Exercise brief:
Read through the entries below and return each line with the word "tissue".

(Saved entries)
------------------------

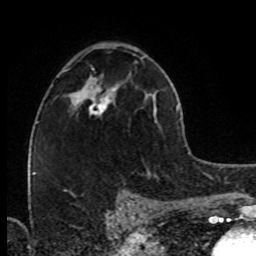
Breast MRI (dynamic contrast-enhanced), one axial slice. Position 46 of 80 along the scan axis. Cropped to one breast. Dynamic contrast-enhanced series, time point 2 of 8 at this slice position (early post-contrast). 1.5 T. TE 4.2 ms, TR 7 ms. 256 × 256 image matrix. Female patient.
Structures marked on this image (semi-automatically segmented with operator editing):
- enhancing-tissue mask used for the functional tumour volume (all voxels passing the contrast-enhancement thresholds inside the analysis volume; usually the tumour): box from (x=73, y=86) to (x=115, y=116) px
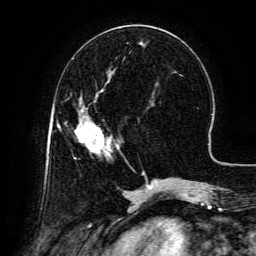
Breast MRI (dynamic contrast-enhanced), one axial slice; slice 51 of 134 in the series (ordered by position); cropped to one breast; dynamic contrast-enhanced series, time point 2 of 6 at this slice position (early post-contrast); 3 T; TE 4.8 ms, TR 9.1 ms; 256 × 256 image matrix. Female patient.
Outlined on this slice (semi-automatic segmentation, software-assisted and operator-edited):
- enhancing-tissue mask used for the functional tumour volume (all voxels passing the contrast-enhancement thresholds inside the analysis volume; usually the tumour): bounding box <75,94,119,155> (left, top, right, bottom; pixels)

------------------------

The completed task:
- enhancing-tissue mask used for the functional tumour volume (all voxels passing the contrast-enhancement thresholds inside the analysis volume; usually the tumour): box from (x=73, y=86) to (x=115, y=116) px
- enhancing-tissue mask used for the functional tumour volume (all voxels passing the contrast-enhancement thresholds inside the analysis volume; usually the tumour): bounding box <75,94,119,155> (left, top, right, bottom; pixels)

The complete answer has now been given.